Rings of Power: On Five-Year Plans, False Starts, and TV’s Second Chances
Do we have the patience for slow-burn TV?
Photo Courtesy of Amazon Prime Video
Rings of Power’s first season is a muddled eight hours of television. The Internet is rife with accounts of its play-by-play sins. The charges are, in no special order: bad Tolkien; bad characters; bad dialogue; bad pacing. Depending on the critic, the solid work of its acting troupe, VFX, and set design buy it some charity, but the objections are surprisingly uniform.
But the words “first” and “season” contain one of the strangest truths about modern TV’s architecture. Rings is in its infancy, and not even the creators know its shape. What comes after may redeem it entirely. Now, the bigger problem is whether or not anyone will notice.
If a movie burns through its first twenty minutes without interest, it’s unlikely to improve.

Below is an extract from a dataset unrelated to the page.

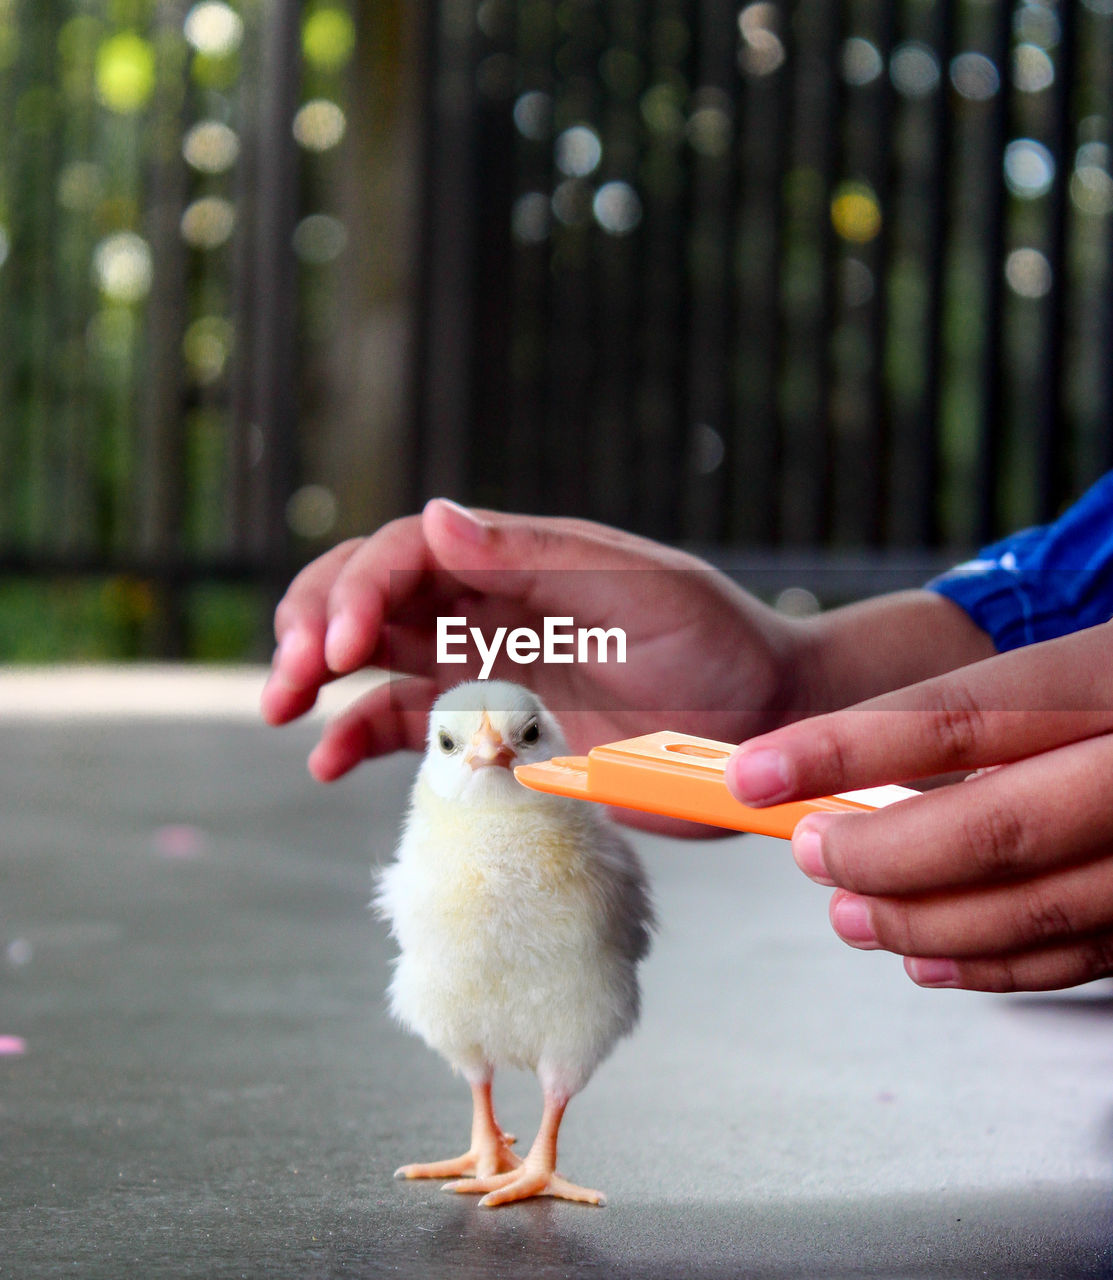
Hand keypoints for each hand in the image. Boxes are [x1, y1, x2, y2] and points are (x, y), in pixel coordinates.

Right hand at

Film critic Roger Ebert coined “Brotman’s Law” to describe this: “If nothing has happened by the end of the first reel, nothing is going to happen.” That’s not the case with TV, which works in cycles punctuated by forced intermissions. It responds to its audience in real-time as we consume it.

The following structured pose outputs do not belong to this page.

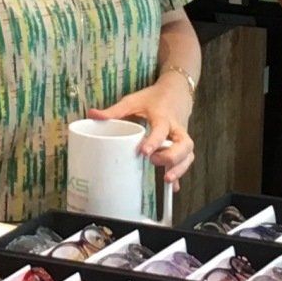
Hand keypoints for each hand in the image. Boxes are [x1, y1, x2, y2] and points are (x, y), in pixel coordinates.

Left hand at [89, 71, 195, 186]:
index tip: (144, 152)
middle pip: (184, 144)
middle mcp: (175, 128)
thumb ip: (114, 111)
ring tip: (167, 179)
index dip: (154, 141)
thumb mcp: (133, 101)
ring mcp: (181, 137)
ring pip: (189, 154)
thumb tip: (92, 115)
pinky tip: (173, 188)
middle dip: (172, 157)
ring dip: (180, 168)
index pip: (161, 129)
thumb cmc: (153, 99)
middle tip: (154, 162)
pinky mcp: (181, 146)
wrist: (175, 92)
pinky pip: (186, 161)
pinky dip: (180, 174)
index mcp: (163, 117)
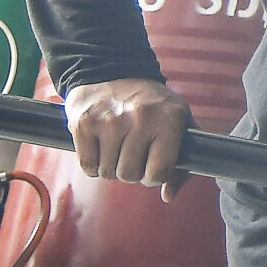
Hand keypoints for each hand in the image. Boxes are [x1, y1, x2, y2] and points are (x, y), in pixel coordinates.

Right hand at [64, 77, 191, 191]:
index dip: (154, 176)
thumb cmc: (151, 104)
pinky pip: (87, 166)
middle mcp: (140, 119)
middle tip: (131, 153)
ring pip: (107, 173)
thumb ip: (183, 163)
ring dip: (111, 166)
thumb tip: (168, 196)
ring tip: (116, 146)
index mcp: (170, 119)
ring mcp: (110, 121)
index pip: (160, 172)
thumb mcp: (178, 123)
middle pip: (130, 175)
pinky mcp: (83, 123)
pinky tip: (100, 144)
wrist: (111, 71)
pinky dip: (92, 163)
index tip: (152, 166)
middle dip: (131, 171)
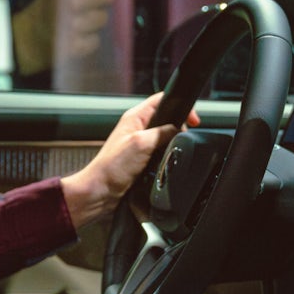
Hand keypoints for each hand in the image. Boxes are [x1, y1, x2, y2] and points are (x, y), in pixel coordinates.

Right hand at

After all, there are probably more bad first seasons than good ones in the history of television, even if you exclude those of stillborn shows like Manimal. People skip over Seinfeld’s and Parks and Rec. The first dozen episodes of Deep Space Nine and Next Generation are slogs. Despite claims to perfection, Breaking Bad had its hiccups and dead-ends. Anyone remember Jesse Pinkman’s brother? Anyone?
Certainly, Rings makes the sort of mistakes which are hard to overlook. The details are numerous (watch the play-by-plays), but the main culprit is its adoration for J.J. Abrams’ fabled “mystery box.” In a mystery box format, scenes are verses of a riddle, vehicles for raw data. Who’s comet man? What do those Cirth runes mean? Which one is Sauron in disguise? This approach to storytelling gains its strength from the potential of open questions and the promise of a grand unveiling.
But TV shows aren’t riddles. It’s the scene-to-scene electricity of character and immediate drama which propels an audience through stories, not puzzles. With its attention fixed on the finale, Rings skimps on both. The result is a season which lards its first half with misdirection and filler and hides the goodies in the back. The promise of better, it believes, will be enough. It isn’t. Throwaway scenes don’t somehow unlock the energy of later, more interesting ones. They’re thrown away.
Take Rings’ first two minutes, where it should be working hardest to grab our attention. Elf bullies smash wee Galadriel’s toy boat, she runs to her brother, and he imparts Very Important Words for her to remember in the episode’s third act. Everyone in this scene is an ageless being endowed with inhuman grace, but swap a few details (a tricycle for the origami boat, say) and it would fit in a biopic about coming of age in the Bronx.
Charitably, her brother’s advice itself is trivial. Uncharitably, it’s deepity. The vintage Middle-earth case of this watch may be worth a billion dollars, but the gears are cheap.
Amazon proudly announced that they have a five-year plan, but anything with this much fat on its bones may not survive. This is Peak TV, where the oxygen is thinner and the competition fiercer. Week after week, shows are hitting inboxes and queues—shows that lack Rings’ ambition, but have better notions of what they want to be. The rest of fantasy TV is a bit too obsessed with becoming political thrillers à la Game of Thrones, but it’s following a clear trail and market demographic. Sandman nails the dream-logic of Gaiman perfectly on the first try. Niche fare like Critical Role is hitting its mark and nailing what its audience wants.
Studios are being aggressive about pruning their content, too. Seinfeld or Next Generation probably wouldn’t get second seasons in this climate. It makes sense. In periods of scarcity, you ration supplies. In periods of abundance, you ration your time.
Still, maybe we shouldn’t succumb to that instinct entirely.